In the first place, many tests are available to doctors, some simple
and inexpensive, to rule out the improbable.  Usually these tests are
not performed until the more likely cases are checked out.  A good
example is a diseased gall bladder.  Its common symptoms are similar
(depending upon how people report them) to lower backpain, ulcers,
and other forms of gastric distress, including viruses.  Doctors
almost always will do the more painful, and more expensive ulcer test
first (barium X-ray), before checking for gall bladder disease, which
is less common.

Sherlock Holmes always reasoned on the basis of very little
information, but he was careful to collect all he could at a given
moment, and then was ready to deduce from that the ONLY possibility,
however improbable.  Doctors will collect some of the information
easily available to them, and then deduce the most probable cause,
no matter how many possible causes are still not ruled out.
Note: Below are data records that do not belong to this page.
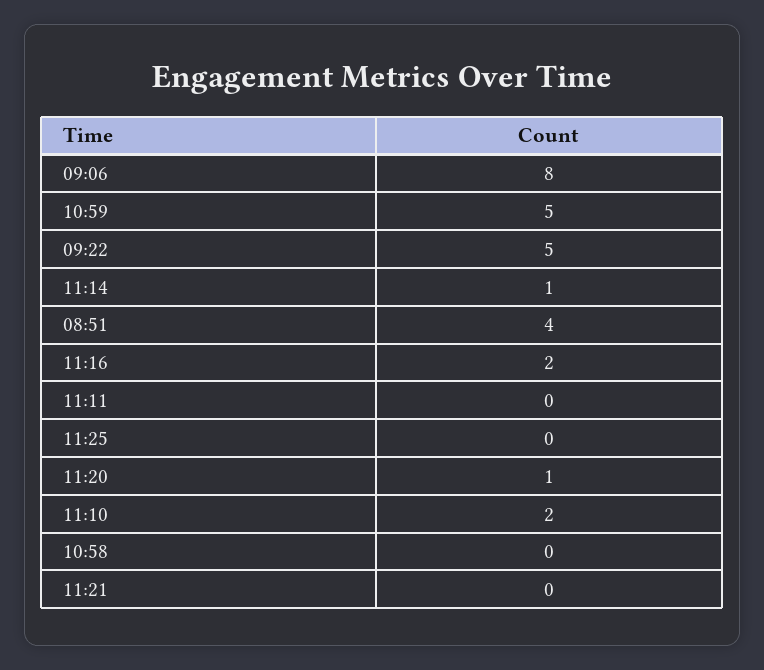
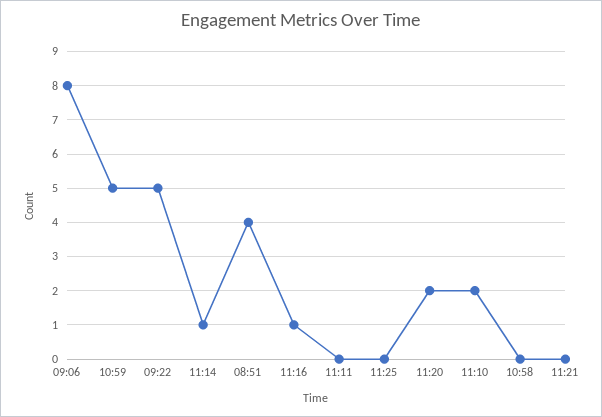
11:16: 2 -> 1
11:20: 1 -> 2

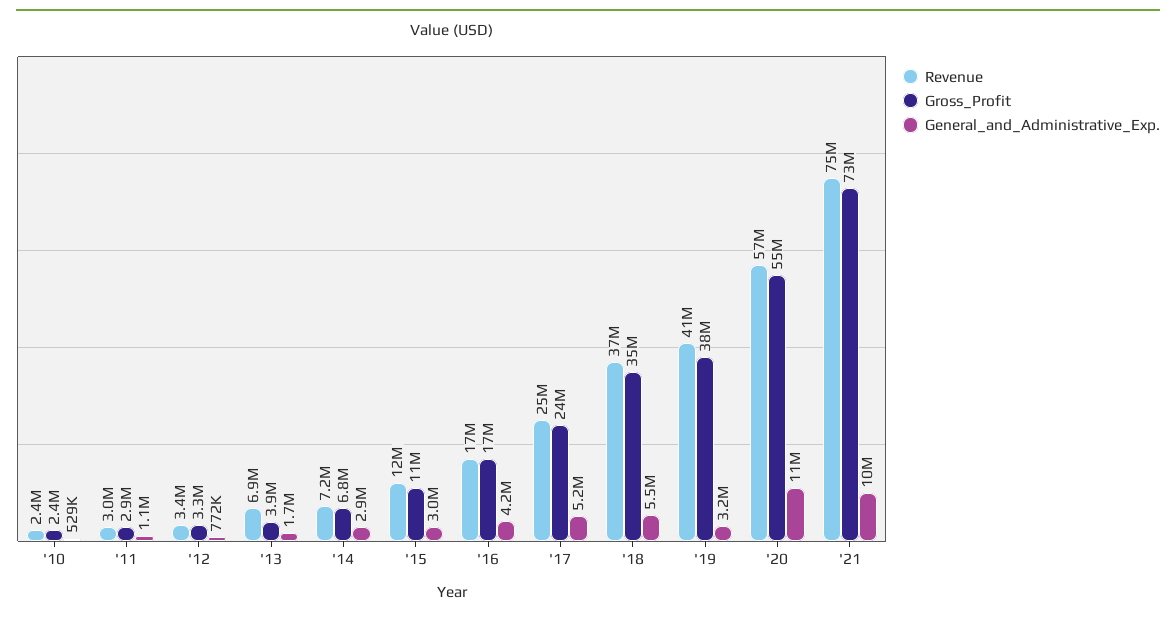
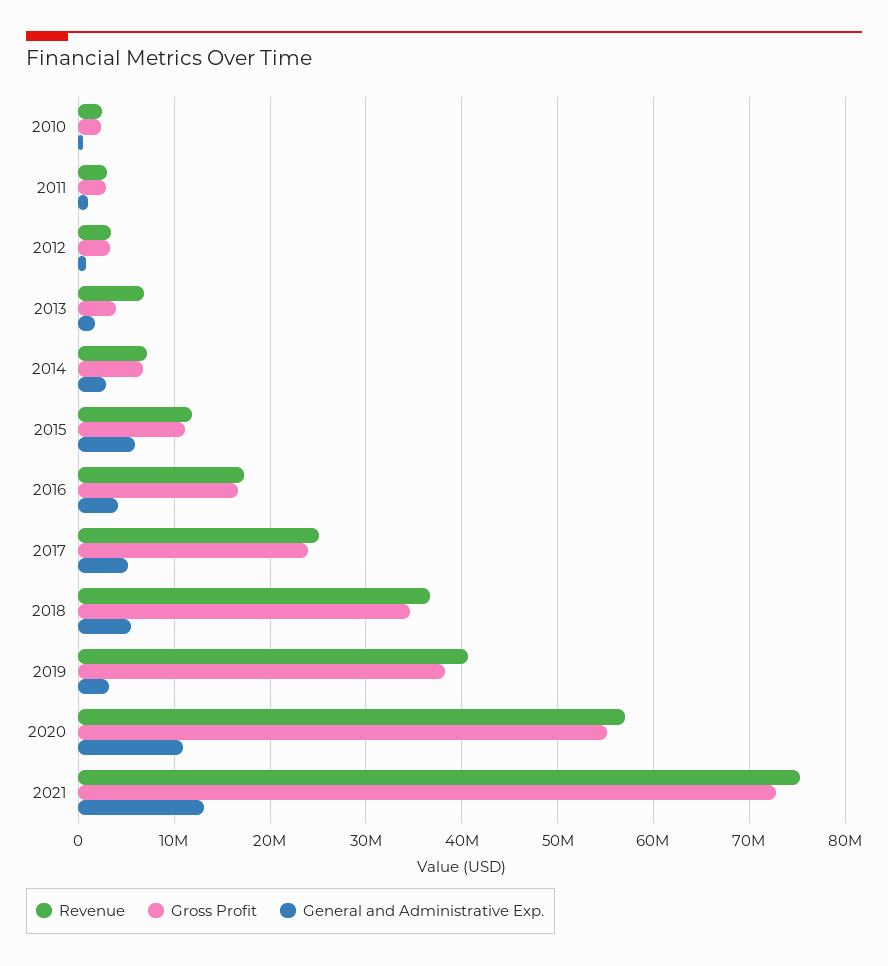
General_and_Administrative_Exp., '15: 3000000 -> 6000000
General_and_Administrative_Exp., '21: 10000000 -> 13000000

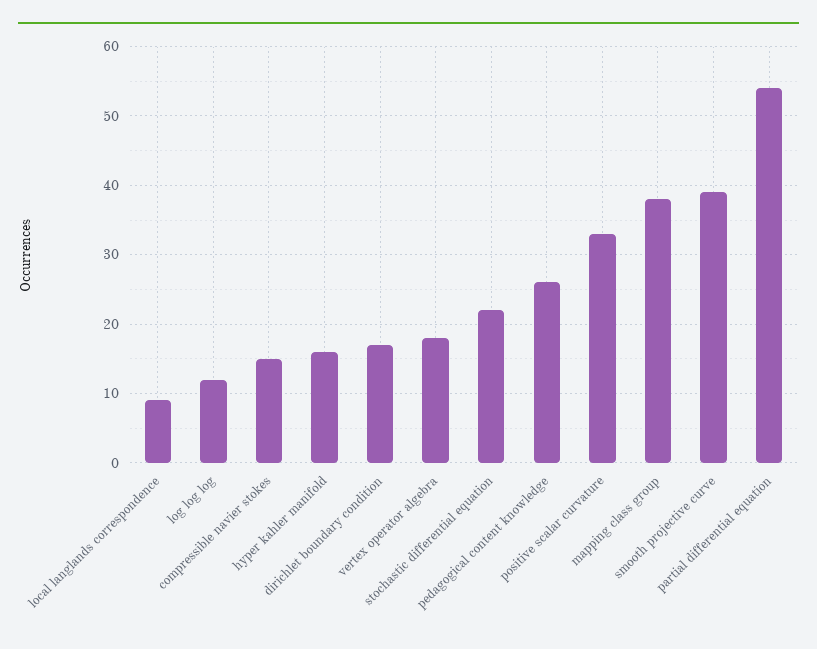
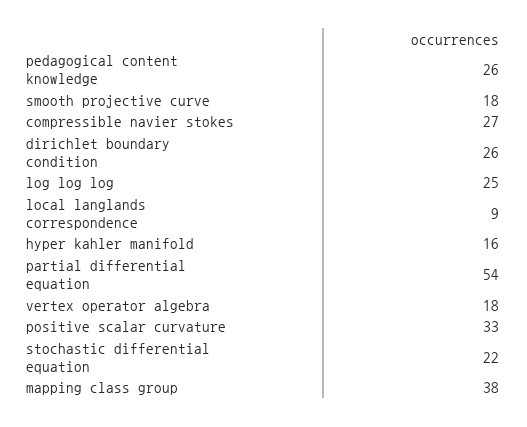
log log log: 12 -> 25
compressible navier stokes: 15 -> 27
dirichlet boundary condition: 17 -> 26
smooth projective curve: 39 -> 18

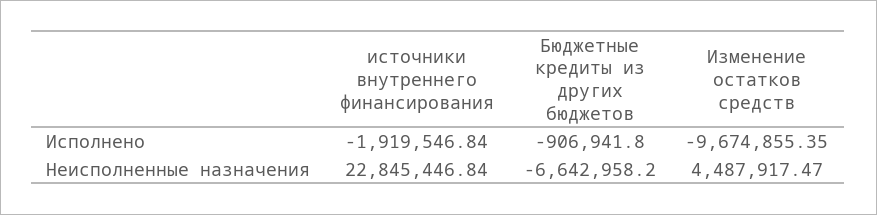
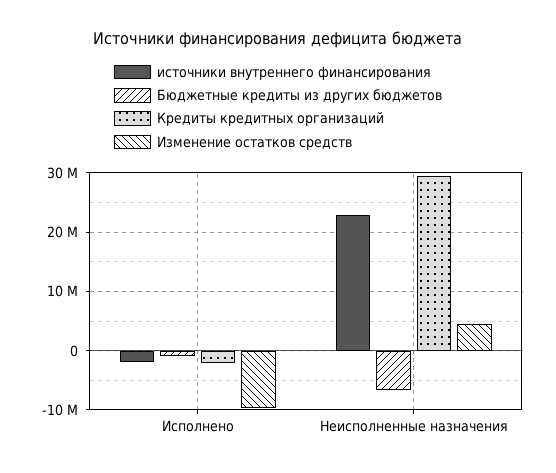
Кредиты кредитных организаций, Исполнено: none -> -2000000
Кредиты кредитных организаций, Неисполненные назначения: none -> 30000000

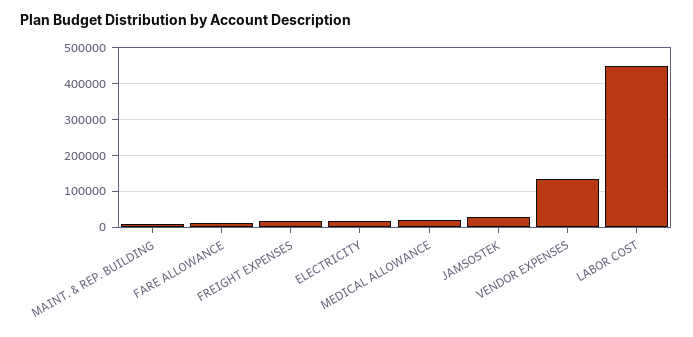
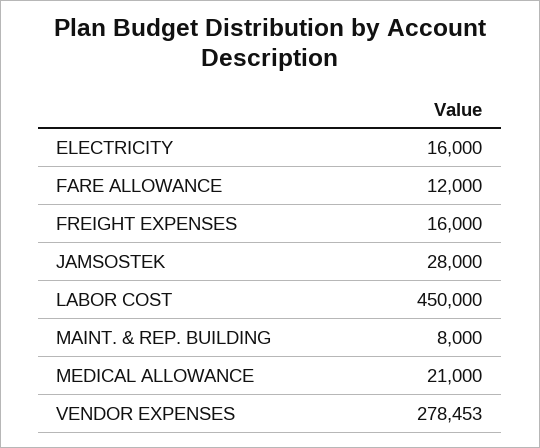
VENDOR EXPENSES: 140000 -> 278453

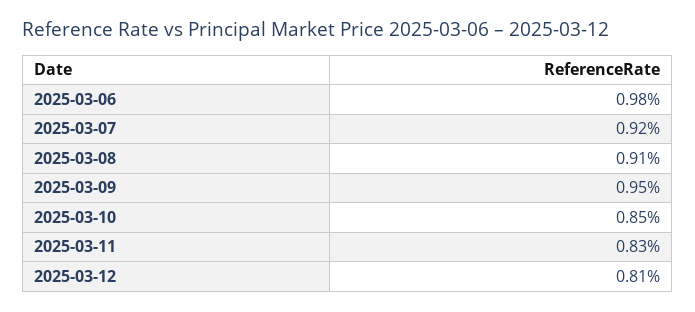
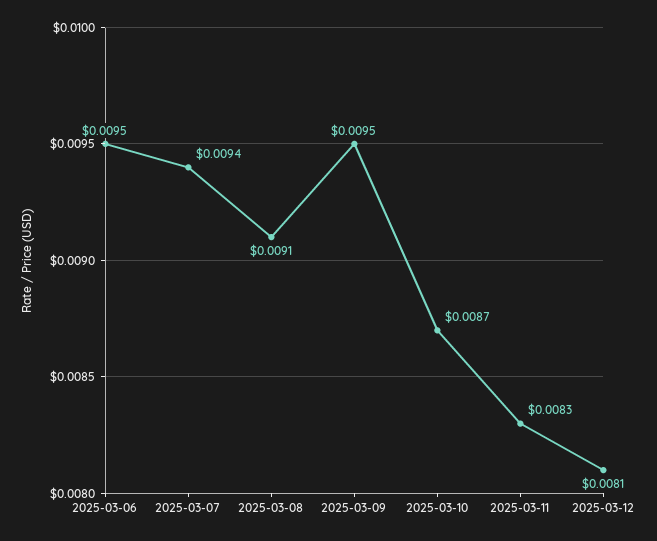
2025-03-06: 0.0098 -> 0.0095
2025-03-07: 0.0092 -> 0.0094
2025-03-10: 0.0085 -> 0.0087

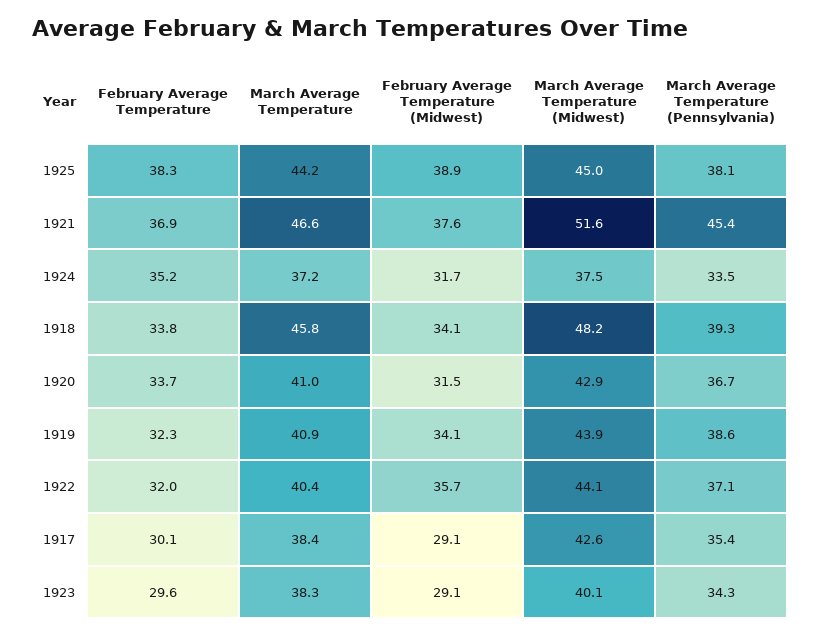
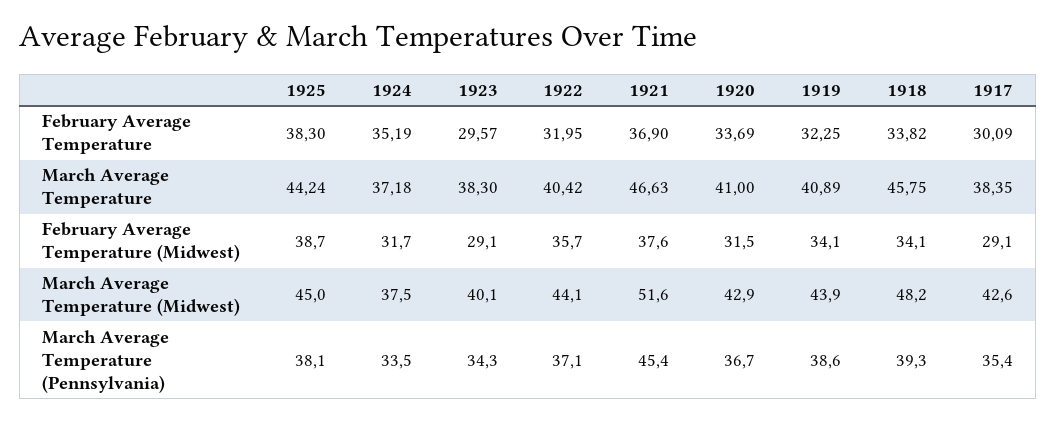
February Average Temperature (Midwest), 1925: 38.9 -> 38.7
Please recall that I'm not flaming about all this.  Anyone who has
suffered from one of the less likely possibilities will prefer that
more deductive reasoning were used sooner; but I can appreciate that
doctors have a system that works a high percentage of time, and also
minimizes the number of tests required, at the cost of delaying correct
treatment to arelatively few cases.  I'm not sure that any alternative
would be better.

	- Toby Robison (not Robinson!)
	allegra!eosp1!robison
	or: decvax!ittvax!eosp1!robison
	or (emergency): princeton!eosp1!robison

riks@athena.UUCP (Rik Smoody) (11/12/84)

Physicians order some tests quite liberally even when it will not
help to refine the major hypothesis.
These are (usually, sigh) relatively inexpensive tests which have
a chance of discovering unsuspected diseases.
The idea is that most people do not get regular checkups,
so give the whole body the once over while you got it in the office.